China’s service sector contracted notably in March as the recent rise in COVID-19 cases and restrictions to limit the spread of the virus led to a marked drop in activity, survey results from S&P Global showed on Wednesday.
The Caixin services Purchasing Managers’ Index fell to 42.0 in March from 50.2 in February. This was the steepest fall since the initial onset of the pandemic in February 2020.
Total new work decreased at the fastest pace since March 2020. Pandemic-related restrictions, notably those on mobility, were frequently attributed to lower customer numbers and softer demand conditions.
Staffing levels fell in March but the pace of reduction was only fractional. At the same time, disruption to business operations led to a further increase in the level of outstanding business.

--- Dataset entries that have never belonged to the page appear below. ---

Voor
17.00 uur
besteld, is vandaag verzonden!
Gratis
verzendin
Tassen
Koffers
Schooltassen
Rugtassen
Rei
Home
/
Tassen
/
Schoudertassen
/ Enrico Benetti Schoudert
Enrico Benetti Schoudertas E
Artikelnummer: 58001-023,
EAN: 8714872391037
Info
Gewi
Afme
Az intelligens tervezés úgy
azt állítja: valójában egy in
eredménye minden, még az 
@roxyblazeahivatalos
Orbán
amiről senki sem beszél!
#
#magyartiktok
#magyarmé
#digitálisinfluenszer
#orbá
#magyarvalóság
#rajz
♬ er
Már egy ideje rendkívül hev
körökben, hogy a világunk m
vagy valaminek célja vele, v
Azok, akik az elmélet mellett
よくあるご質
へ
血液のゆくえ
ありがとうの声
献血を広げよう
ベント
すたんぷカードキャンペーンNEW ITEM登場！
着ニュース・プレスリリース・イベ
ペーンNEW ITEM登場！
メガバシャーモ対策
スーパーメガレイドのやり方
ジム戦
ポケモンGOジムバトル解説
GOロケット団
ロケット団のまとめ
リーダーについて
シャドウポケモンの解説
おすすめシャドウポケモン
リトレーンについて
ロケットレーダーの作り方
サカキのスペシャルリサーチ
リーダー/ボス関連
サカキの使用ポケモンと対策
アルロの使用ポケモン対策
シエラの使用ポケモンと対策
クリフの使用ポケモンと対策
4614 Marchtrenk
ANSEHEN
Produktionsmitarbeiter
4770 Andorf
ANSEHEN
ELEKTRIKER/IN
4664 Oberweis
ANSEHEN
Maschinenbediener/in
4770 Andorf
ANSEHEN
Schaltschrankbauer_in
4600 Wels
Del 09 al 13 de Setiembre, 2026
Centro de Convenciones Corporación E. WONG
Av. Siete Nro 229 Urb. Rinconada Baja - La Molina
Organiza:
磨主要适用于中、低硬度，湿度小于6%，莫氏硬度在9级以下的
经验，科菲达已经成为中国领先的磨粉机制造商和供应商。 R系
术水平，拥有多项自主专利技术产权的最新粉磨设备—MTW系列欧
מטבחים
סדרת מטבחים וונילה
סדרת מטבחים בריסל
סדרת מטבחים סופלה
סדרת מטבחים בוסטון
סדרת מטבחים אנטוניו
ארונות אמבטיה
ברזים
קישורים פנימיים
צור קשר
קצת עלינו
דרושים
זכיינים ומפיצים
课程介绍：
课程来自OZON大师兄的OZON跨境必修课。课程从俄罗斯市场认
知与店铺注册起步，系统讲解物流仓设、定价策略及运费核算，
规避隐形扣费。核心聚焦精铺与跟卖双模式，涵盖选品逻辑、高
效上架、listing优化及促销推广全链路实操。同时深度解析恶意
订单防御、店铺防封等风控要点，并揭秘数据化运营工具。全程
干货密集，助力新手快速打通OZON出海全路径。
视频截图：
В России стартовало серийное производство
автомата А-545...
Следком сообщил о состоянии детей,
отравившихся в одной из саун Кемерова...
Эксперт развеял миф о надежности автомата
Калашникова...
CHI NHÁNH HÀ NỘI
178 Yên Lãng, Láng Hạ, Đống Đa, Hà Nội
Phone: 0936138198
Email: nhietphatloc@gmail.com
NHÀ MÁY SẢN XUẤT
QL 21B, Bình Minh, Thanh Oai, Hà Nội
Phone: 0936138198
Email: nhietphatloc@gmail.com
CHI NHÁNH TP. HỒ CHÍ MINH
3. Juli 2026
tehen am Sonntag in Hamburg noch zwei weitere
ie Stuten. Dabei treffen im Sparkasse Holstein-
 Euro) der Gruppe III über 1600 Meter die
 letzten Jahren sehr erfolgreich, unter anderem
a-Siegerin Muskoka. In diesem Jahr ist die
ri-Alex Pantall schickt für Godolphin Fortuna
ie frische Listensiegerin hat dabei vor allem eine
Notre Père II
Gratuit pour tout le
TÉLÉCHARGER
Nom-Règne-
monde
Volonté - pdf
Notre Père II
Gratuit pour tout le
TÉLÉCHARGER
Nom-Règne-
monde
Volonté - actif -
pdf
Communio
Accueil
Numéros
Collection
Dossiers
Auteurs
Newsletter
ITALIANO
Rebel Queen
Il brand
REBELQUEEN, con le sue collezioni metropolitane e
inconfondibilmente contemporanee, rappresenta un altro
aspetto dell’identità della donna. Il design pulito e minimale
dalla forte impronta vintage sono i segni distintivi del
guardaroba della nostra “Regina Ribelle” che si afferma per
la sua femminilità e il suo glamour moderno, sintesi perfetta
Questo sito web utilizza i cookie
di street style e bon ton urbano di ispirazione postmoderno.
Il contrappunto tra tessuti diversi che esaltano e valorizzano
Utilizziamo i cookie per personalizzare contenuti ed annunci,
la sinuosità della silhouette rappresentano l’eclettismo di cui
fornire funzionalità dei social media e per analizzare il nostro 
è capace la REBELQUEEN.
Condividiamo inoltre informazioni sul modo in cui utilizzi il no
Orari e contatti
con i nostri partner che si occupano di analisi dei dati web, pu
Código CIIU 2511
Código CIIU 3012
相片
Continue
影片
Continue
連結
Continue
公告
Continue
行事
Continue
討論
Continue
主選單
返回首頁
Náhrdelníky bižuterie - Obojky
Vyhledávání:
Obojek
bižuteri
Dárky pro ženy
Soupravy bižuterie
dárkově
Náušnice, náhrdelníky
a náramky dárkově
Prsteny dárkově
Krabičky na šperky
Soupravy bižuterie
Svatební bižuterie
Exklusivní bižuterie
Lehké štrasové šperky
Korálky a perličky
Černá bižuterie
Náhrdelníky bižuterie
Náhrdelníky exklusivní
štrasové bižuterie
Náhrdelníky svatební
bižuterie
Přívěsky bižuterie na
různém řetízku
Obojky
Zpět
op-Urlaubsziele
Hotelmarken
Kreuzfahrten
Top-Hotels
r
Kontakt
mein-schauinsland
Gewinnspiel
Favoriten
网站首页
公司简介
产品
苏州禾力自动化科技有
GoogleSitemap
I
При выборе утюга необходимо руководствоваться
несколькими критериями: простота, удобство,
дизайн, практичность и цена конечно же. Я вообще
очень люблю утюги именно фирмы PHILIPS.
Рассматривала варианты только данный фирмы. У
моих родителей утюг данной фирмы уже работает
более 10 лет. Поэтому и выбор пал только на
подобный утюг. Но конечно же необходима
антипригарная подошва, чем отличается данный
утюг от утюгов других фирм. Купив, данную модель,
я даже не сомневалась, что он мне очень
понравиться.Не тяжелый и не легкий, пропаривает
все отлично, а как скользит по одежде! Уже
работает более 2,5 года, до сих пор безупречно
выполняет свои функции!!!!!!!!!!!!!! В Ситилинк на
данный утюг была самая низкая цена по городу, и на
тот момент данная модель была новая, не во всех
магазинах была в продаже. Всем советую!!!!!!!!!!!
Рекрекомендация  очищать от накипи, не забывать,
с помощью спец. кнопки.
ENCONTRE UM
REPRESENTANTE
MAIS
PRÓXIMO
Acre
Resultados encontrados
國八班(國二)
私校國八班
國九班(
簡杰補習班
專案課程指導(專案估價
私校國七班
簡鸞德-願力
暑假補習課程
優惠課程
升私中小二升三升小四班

There was a stronger rise in input costs faced by services companies. The rate of inflation was solid overall and quicker than the series average.
Although fees charged by services companies rose slightly, the rate of increase was the softest seen in the current seven-month period of inflation.
When assessing the 12-month outlook for business activity, Chinese services companies were generally upbeat that output would expand over the next year. However, the degree of optimism slipped to its lowest for 19 months.
China’s overall private sector activity shrank the most since the initial onset of the pandemic in February 2020.
The composite output index fell to 43.9 in March from 50.1 in the previous month. The reading reflected renewed falls in both manufacturing and services activity, with the latter noting the faster rate of decline.
“At present, China is facing the most severe wave of outbreaks since the beginning of 2020, Wang Zhe, a senior economist at Caixin Insight Group said. Uncertainty also increased abroad.
The outcome of the war between Russia and Ukraine is uncertain, and the commodity market has convulsed, Wang added. Several factors have aggravated the downward pressure on China’s economy and underscore the risk of stagflation.